It is not often that I feel strongly enough about a movie to write a review. The only reason why I am taking the time to write this one is simple enough: I’ve waisted ninety minutes of my life watching it. Perhaps I’ll save you the bother by keeping it simple:
A cold war spy yarn it may be, but a thriller it is certainly not.
The atmosphere at first reminded me of Tinker Taylor Soldier Spy – curtesy of the wardrobe and props department, but this is where the similarities between le Careé and Legacy came to an end. Even the protagonist’s name seemed like something out of a Dickensian do-over: Thoroughgood. He must be the “goody” then. Thoroughly so.

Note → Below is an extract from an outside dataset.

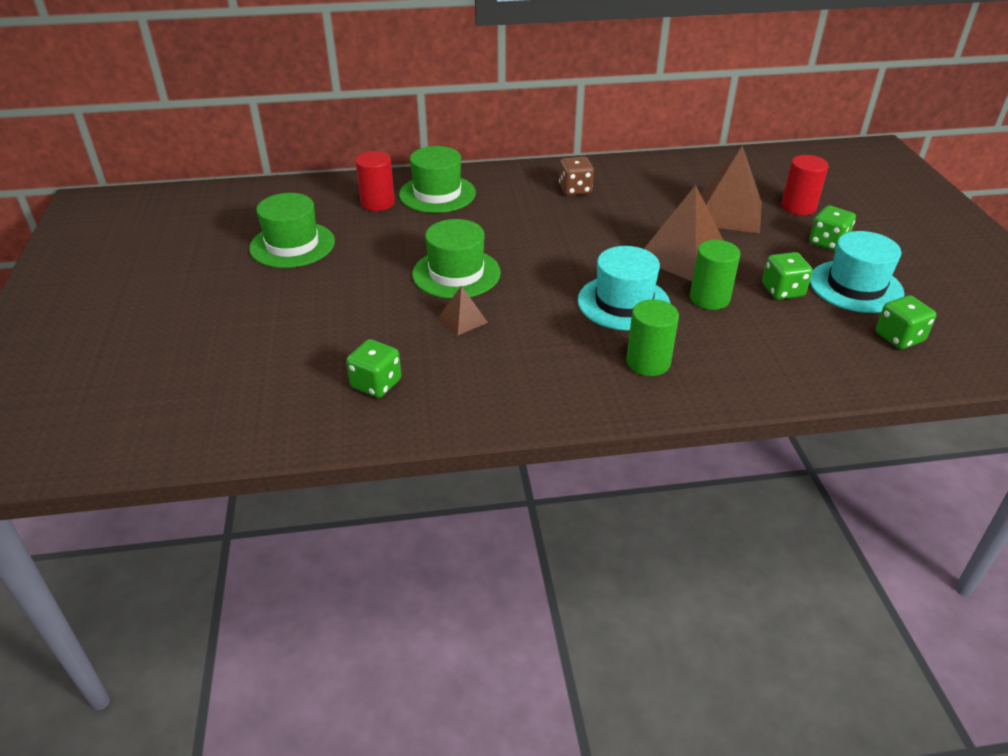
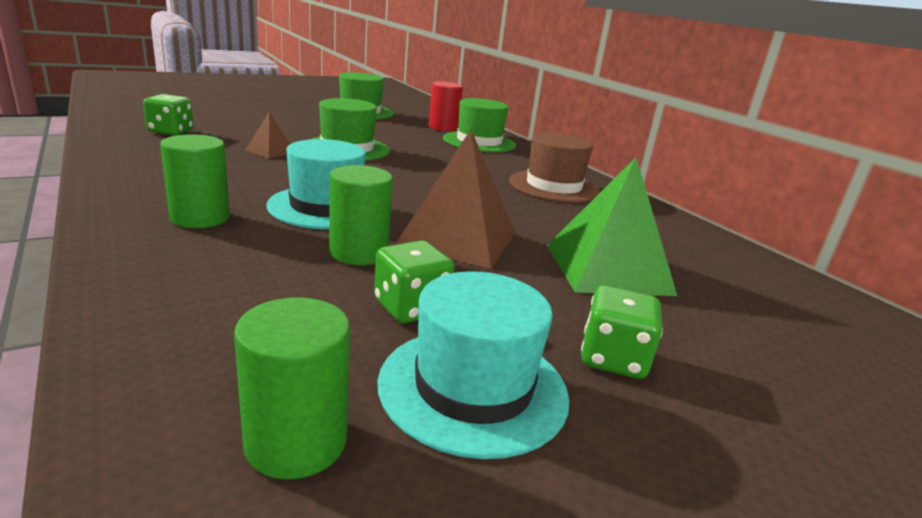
camera: 65 degrees right, 15 degrees down
brown dice [559,156,594,196] -> brown hat [509,132,600,203]
brown pyramid [701,146,762,234] -> green pyramid [547,157,677,296]
red cylinder [781,155,828,215] -> none
green dice [876,295,936,349] -> green cylinder [234,297,350,480]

Such a pity too, because the premise was good: an MI6 trainee is charged with “turning” a former Oxford chum, now a KGB agent under cover as an embassy employee in London, and discovers instead that his own father may have been spying for the Soviets. There was a lot of potential there to go into the psychological innings that such a discovery would’ve prompted, but unfortunately Paula Milner’s adaptation seemed to have other priorities. Speeding through the plot without leaving any space for suspense to build up must’ve been one of them.
I’ve been going on and on about clichés last year and how writers ought to do all they possibly can to avoid them. Well. Film directors may do well to follow the advice too. Comedy Russian accent? Check. Dead prostitute? Check. Blonde love interest? Check. The list goes on, but truthfully, by the time they got around to the 70s fondue set I stopped counting.
Verdict? Don’t watch it. If you’re in the mood for a British spy movie, you’re better off re-watching Tinker Tailor Soldier Spy or alternatively go modern and opt for Spooks. You’re in for a treat there.